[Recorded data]
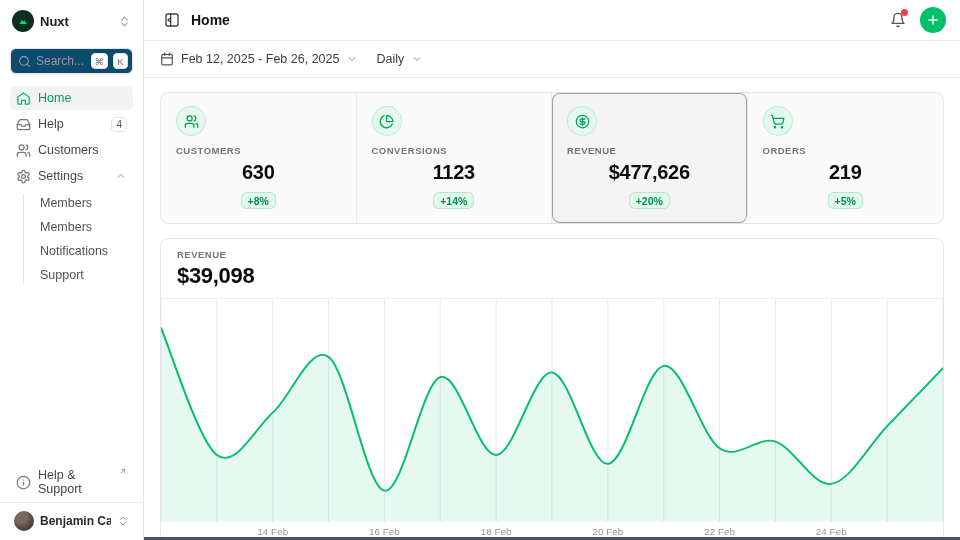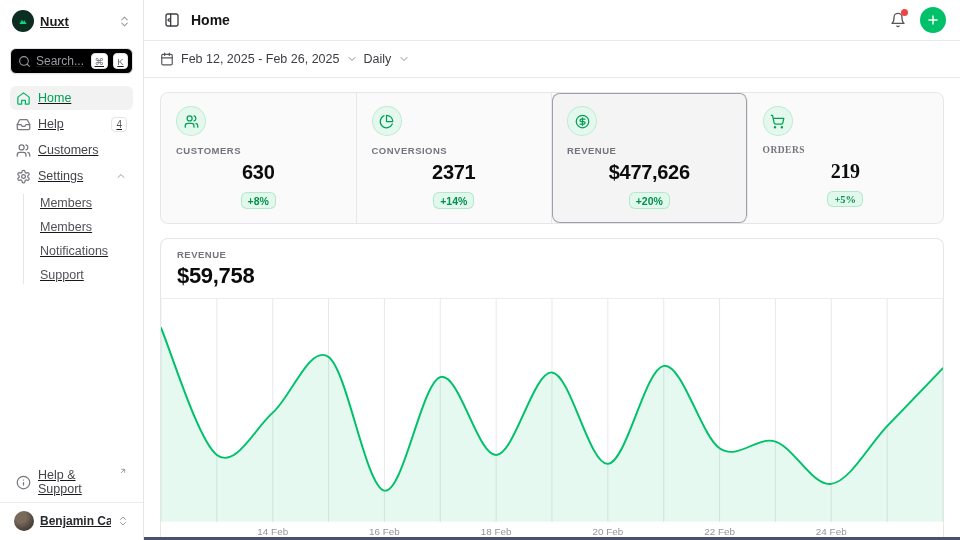--- a/index.html
+++ b/index.html
@@ -11,7 +11,7 @@
   svg { display:block; flex-shrink:0; }
 
   
-  .sidebar { width:144px; height:100%; border-right:1px solid #e5e5e8; display:flex; flex-direction:column; padding:8px 10px 6px; background:#fff;text-decoration:underline; }
+  .sidebar { width:144px; height:100%; border-right:1px solid #e5e5e8; display:flex; flex-direction:column; padding:8px 10px 6px; background:#fff; }
   .ws-row { display:flex; align-items:center; gap:6px; padding:2px 2px; border-radius:6px; cursor:pointer; }
   .ws-logo { width:22px; height:22px; border-radius:50%; background:#0c2d21; display:flex; align-items:center; justify-content:center; flex-shrink:0; }
   .ws-name { font-weight:700; font-size:13px; color:#1c1c1f; flex:1; }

## [Activity]
Among the lines above, list those that contain the word "direction".

## [Reply]
-  .sidebar { width:144px; height:100%; border-right:1px solid #e5e5e8; display:flex; flex-direction:column; padding:8px 10px 6px; background:#fff;text-decoration:underline; }
+  .sidebar { width:144px; height:100%; border-right:1px solid #e5e5e8; display:flex; flex-direction:column; padding:8px 10px 6px; background:#fff; }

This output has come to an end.